# freemail/web.de geht nicht



## jan74 (16. Februar 2009)

hallo,

ich kann seit ein 2-3 tagen mein freemail account nicht öffnen. habs mit firefox, opera und internet explorer probiert. wenn ich WEB.DE - E-Mail - Suche - DSL - Modem - Shopping - Entertainment eingebe, kommt zumindest die seite. erst beim login ist alles vorbei (zeitüberschreitung).
wenn ich WEB.DE - E-Mail - Suche - DSL - Modem - Shopping - Entertainment eingebe, ist es gleich vorbei...
ALLE anderen Seiten funktionieren!!!
Habe auch mal mein zonealarm ausgeschaltet, kein erfolg.
dieses problem hatte ich bei einem anderen pc (beim arbeiten) nicht, muss also irgendwie an meinem pc oder so liegen.

hilfeeeeeeeee???

ach ja, mit mozilla thunderbird kann ich ganz normal die mails bei web,de abrufen...

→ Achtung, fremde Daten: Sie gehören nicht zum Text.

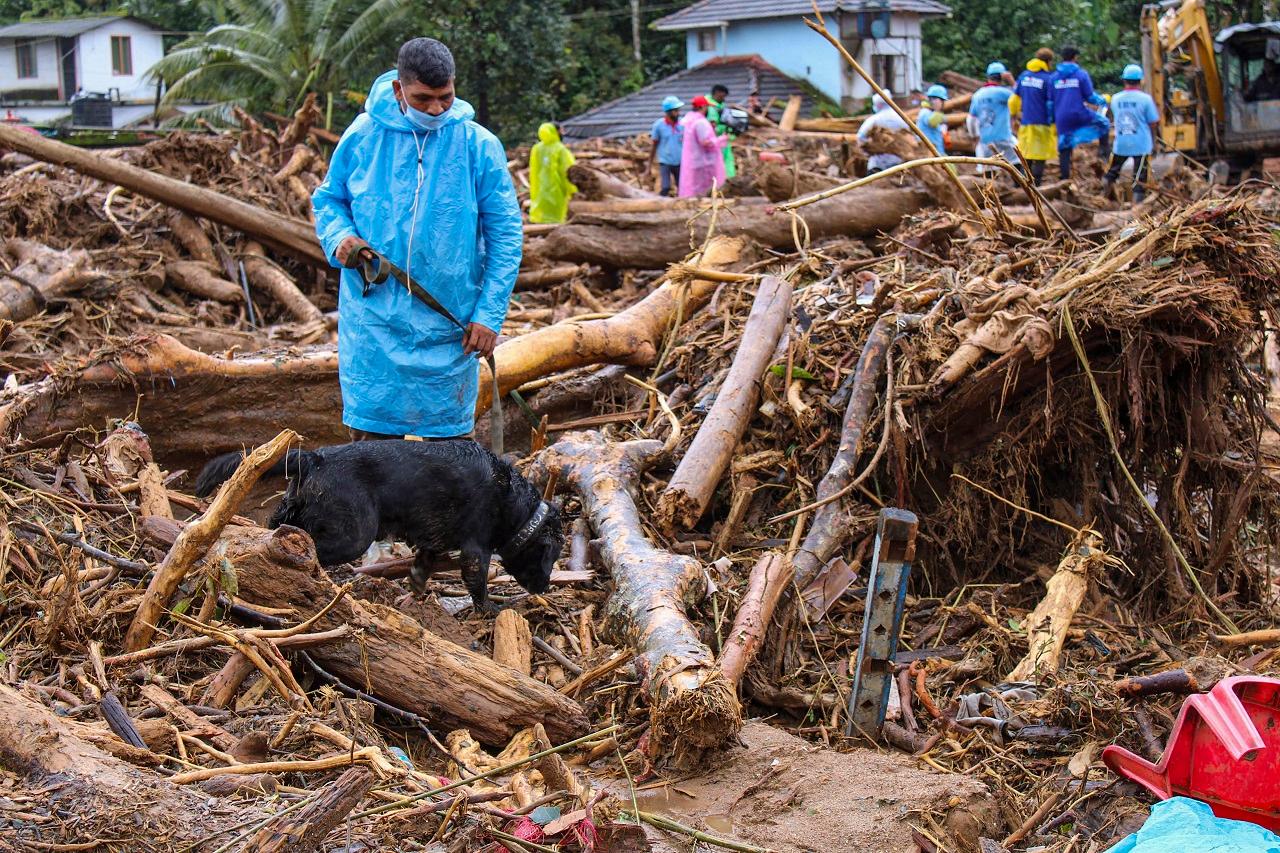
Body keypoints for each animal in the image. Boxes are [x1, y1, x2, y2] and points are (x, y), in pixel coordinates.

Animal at [194, 435, 560, 607]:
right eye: (550, 558)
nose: (545, 587)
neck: (513, 502)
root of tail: (315, 458)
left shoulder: (432, 542)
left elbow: (420, 569)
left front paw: (414, 594)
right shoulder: (476, 550)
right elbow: (478, 585)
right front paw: (490, 611)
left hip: (293, 508)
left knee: (275, 528)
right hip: (355, 534)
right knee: (308, 546)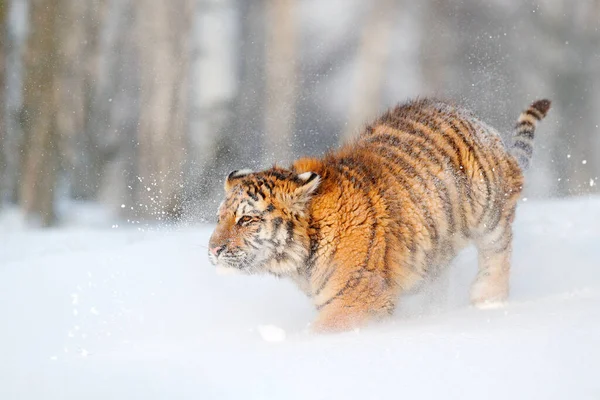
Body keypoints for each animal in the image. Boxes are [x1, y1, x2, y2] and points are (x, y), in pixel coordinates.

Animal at [209, 98, 552, 332]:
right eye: (219, 218)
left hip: (490, 209)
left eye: (246, 220)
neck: (301, 258)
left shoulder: (356, 299)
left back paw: (487, 299)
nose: (213, 250)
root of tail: (480, 123)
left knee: (498, 249)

oh mann, das erste ist web . de
das zweite freemail . de


----------



## jan74 (16. Februar 2009)

@HeNrY
es ist ja ok, wenn du mich "verbesserst", aber dann hilf mir auch bitte bei meinem problem...


----------



## Klutten (16. Februar 2009)

Henry hat dich nicht verbessert, er hat lediglich deine beiden Postings zusammengeführt, da du in den Foren-Regeln wohl überlesen hast, dass Doppelpostings unerwünscht sind.

Benutze also bitte den Button "Ändern".

Was dein Problem angeht, wird sich bestimmt jemand finden, der dir behilflich ist.


----------



## jan74 (16. Februar 2009)

schade, keine kurzfristige hilfe...

nachtrag: auch an einem anderen pc bei mir gehts nicht...


----------



## jan74 (17. Februar 2009)

hiiiiiiiiiiiiiiiiiiiiiiiiiiiiiiiillfe...
jetzt erbarme sich doch einer mir zu sagen, was da bei mir schiefläuft...

nachtrag: komischerweise gehts plötzlich wieder, trotzdem schade, dass keiner probiert hat zu helfen...


----------